Records from a dataset
□ □ □ □ □

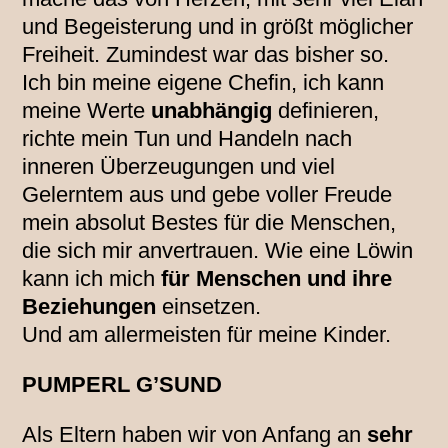
und Begeisterung und in größt möglicher
Freiheit. Zumindest war das bisher so.
Ich bin meine eigene Chefin, ich kann
meine Werte
unabhängig
definieren,
richte mein Tun und Handeln nach
inneren Überzeugungen und viel
Gelerntem aus und gebe voller Freude
mein absolut Bestes für die Menschen,
die sich mir anvertrauen. Wie eine Löwin
kann ich mich
für Menschen und ihre
Beziehungen
einsetzen.
Und am allermeisten für meine Kinder.
PUMPERL G’SUND
Als Eltern haben wir von Anfang an
sehr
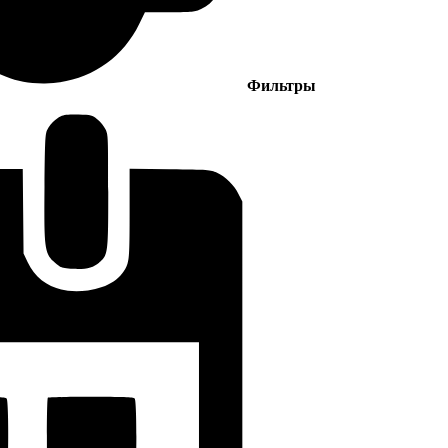
Фильтры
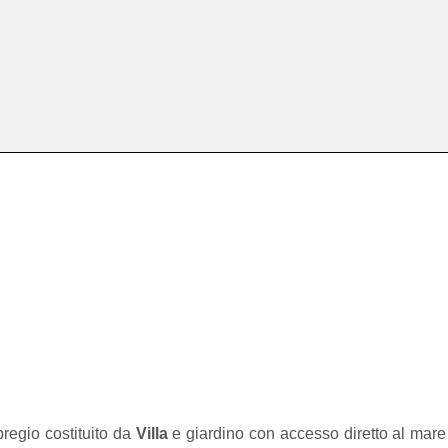
pregio costituito da
Villa
e giardino con accesso diretto al mare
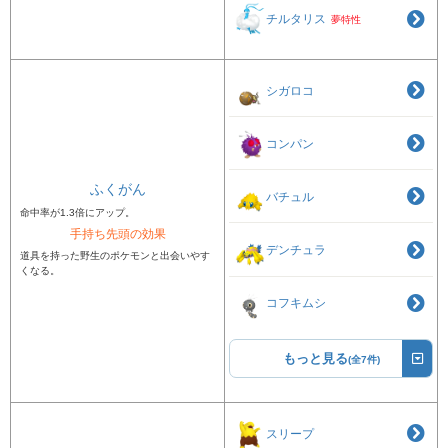
チルタリス
夢特性
シガロコ
コンパン
ふくがん
バチュル
命中率が1.3倍にアップ。
手持ち先頭の効果
デンチュラ
道具を持った野生のポケモンと出会いやす
くなる。
コフキムシ
もっと見る
(全7件)
スリープ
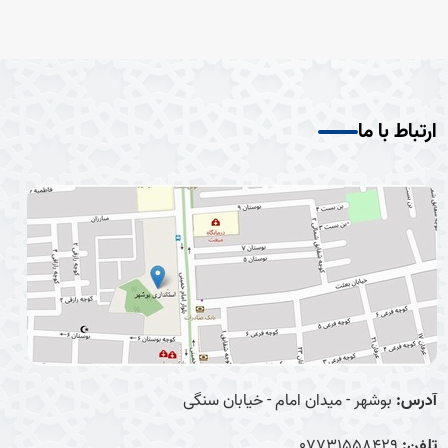
ارتباط با ما
آدرس:
بوشهر - میدان امام - خیابان سنگی
تلفن:
07731558429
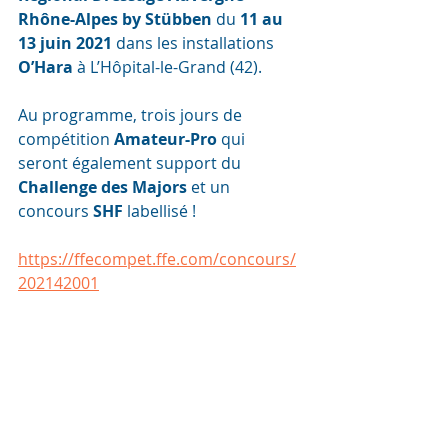
Rhône-Alpes by Stübben
 du 
11 au 
13 juin 2021
 dans les installations 
O’Hara
 à L’Hôpital-le-Grand (42).
Au programme, trois jours de 
compétition 
Amateur-Pro
 qui 
seront également support du 
Challenge des Majors
 et un 
concours 
SHF 
labellisé !
https://ffecompet.ffe.com/concours/
202142001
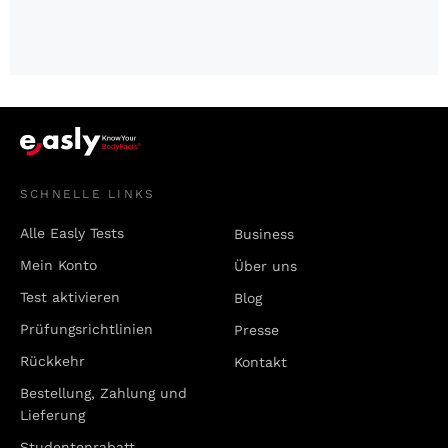
SCHNELLE LINKS
Alle Easly Tests
Business
Mein Konto
Über uns
Test aktivieren
Blog
Prüfungsrichtlinien
Presse
Rückkehr
Kontakt
Bestellung, Zahlung und
Lieferung
Studentenrabatt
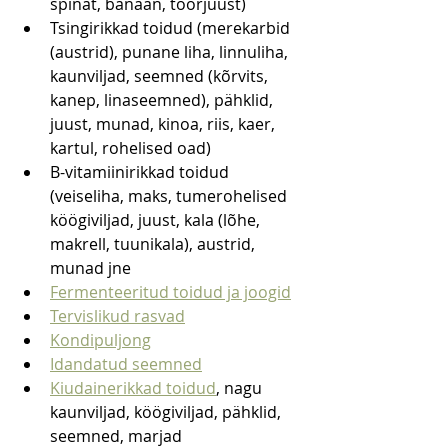
spinat, banaan, toorjuust)
Tsingirikkad toidud (merekarbid 
(austrid), punane liha, linnuliha, 
kaunviljad, seemned (kõrvits, 
kanep, linaseemned), pähklid, 
juust, munad, kinoa, riis, kaer, 
kartul, rohelised oad) 
B-vitamiinirikkad toidud 
(veiseliha, maks, tumerohelised 
köögiviljad, juust, kala (lõhe, 
makrell, tuunikala), austrid, 
munad jne
Fermenteeritud toidud ja joogid
Tervislikud rasvad
Kondipuljong
Idandatud seemned
Kiudainerikkad toidud
, nagu 
kaunviljad, köögiviljad, pähklid, 
seemned, marjad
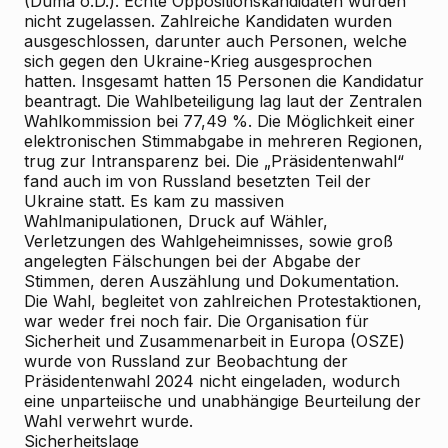
(Duma o.D.). Echte Oppositionskandidaten wurden
nicht zugelassen. Zahlreiche Kandidaten wurden
ausgeschlossen, darunter auch Personen, welche
sich gegen den Ukraine-Krieg ausgesprochen
hatten. Insgesamt hatten 15 Personen die Kandidatur
beantragt. Die Wahlbeteiligung lag laut der Zentralen
Wahlkommission bei 77,49 %. Die Möglichkeit einer
elektronischen Stimmabgabe in mehreren Regionen,
trug zur Intransparenz bei. Die „Präsidentenwahl“
fand auch im von Russland besetzten Teil der
Ukraine statt. Es kam zu massiven
Wahlmanipulationen, Druck auf Wähler,
Verletzungen des Wahlgeheimnisses, sowie groß
angelegten Fälschungen bei der Abgabe der
Stimmen, deren Auszählung und Dokumentation.
Die Wahl, begleitet von zahlreichen Protestaktionen,
war weder frei noch fair. Die Organisation für
Sicherheit und Zusammenarbeit in Europa (OSZE)
wurde von Russland zur Beobachtung der
Präsidentenwahl 2024 nicht eingeladen, wodurch
eine unparteiische und unabhängige Beurteilung der
Wahl verwehrt wurde.
Sicherheitslage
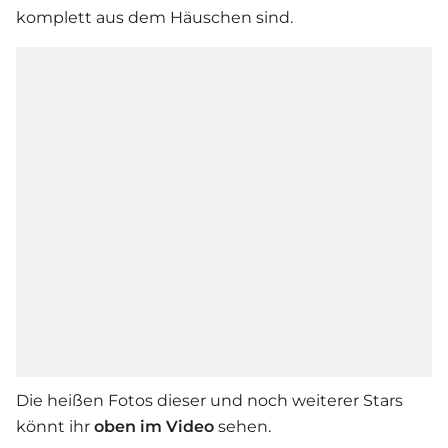
komplett aus dem Häuschen sind.
Die heißen Fotos dieser und noch weiterer Stars
könnt ihr
oben im Video
sehen.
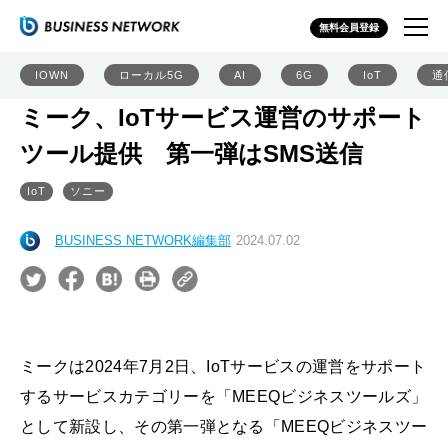
無料会員登録
IOWN
ローカル5G
AI
6G
IoT
通
ミーク、IoTサービス運営のサポート
ツール提供 第一弾はSMS送信
IoT
ソニー
BUSINESS NETWORK編集部
2024.07.02
ミークは2024年7月2日、IoTサービスの運営をサポート
するサービスカテゴリーを「MEEQビジネスツールズ」
として新設し、その第一弾となる「MEEQビジネスツー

□ □ □ □ □

### TRY IT
Please leave out the pictures as you reproduce the lines exactly, from the first line of the entries through the line containing "Tsingirikkad toidud (merekarbid".

### OUTPUT OF THE EXERCISE
und Begeisterung und in größt möglicher
Freiheit. Zumindest war das bisher so.
Ich bin meine eigene Chefin, ich kann
meine Werte
unabhängig
definieren,
richte mein Tun und Handeln nach
inneren Überzeugungen und viel
Gelerntem aus und gebe voller Freude
mein absolut Bestes für die Menschen,
die sich mir anvertrauen. Wie eine Löwin
kann ich mich
für Menschen und ihre
Beziehungen
einsetzen.
Und am allermeisten für meine Kinder.
PUMPERL G’SUND
Als Eltern haben wir von Anfang an
sehr
Фильтры
pregio costituito da
Villa
e giardino con accesso diretto al mare
チルタリス
夢特性
シガロコ
コンパン
ふくがん
バチュル
命中率が1.3倍にアップ。
手持ち先頭の効果
デンチュラ
道具を持った野生のポケモンと出会いやす
くなる。
コフキムシ
もっと見る
(全7件)
スリープ
ارتباط با ما
آدرس:
بوشهر - میدان امام - خیابان سنگی
تلفن:
07731558429
Rhône-Alpes by Stübben
 du 
11 au 
13 juin 2021
 dans les installations 
O’Hara
 à L’Hôpital-le-Grand (42).
Au programme, trois jours de 
compétition 
Amateur-Pro
 qui 
seront également support du 
Challenge des Majors
 et un 
concours 
SHF 
labellisé !
https://ffecompet.ffe.com/concours/
202142001
SCHNELLE LINKS
Alle Easly Tests
Business
Mein Konto
Über uns
Test aktivieren
Blog
Prüfungsrichtlinien
Presse
Rückkehr
Kontakt
Bestellung, Zahlung und
Lieferung
Studentenrabatt
spinat, banaan, toorjuust)
Tsingirikkad toidud (merekarbid 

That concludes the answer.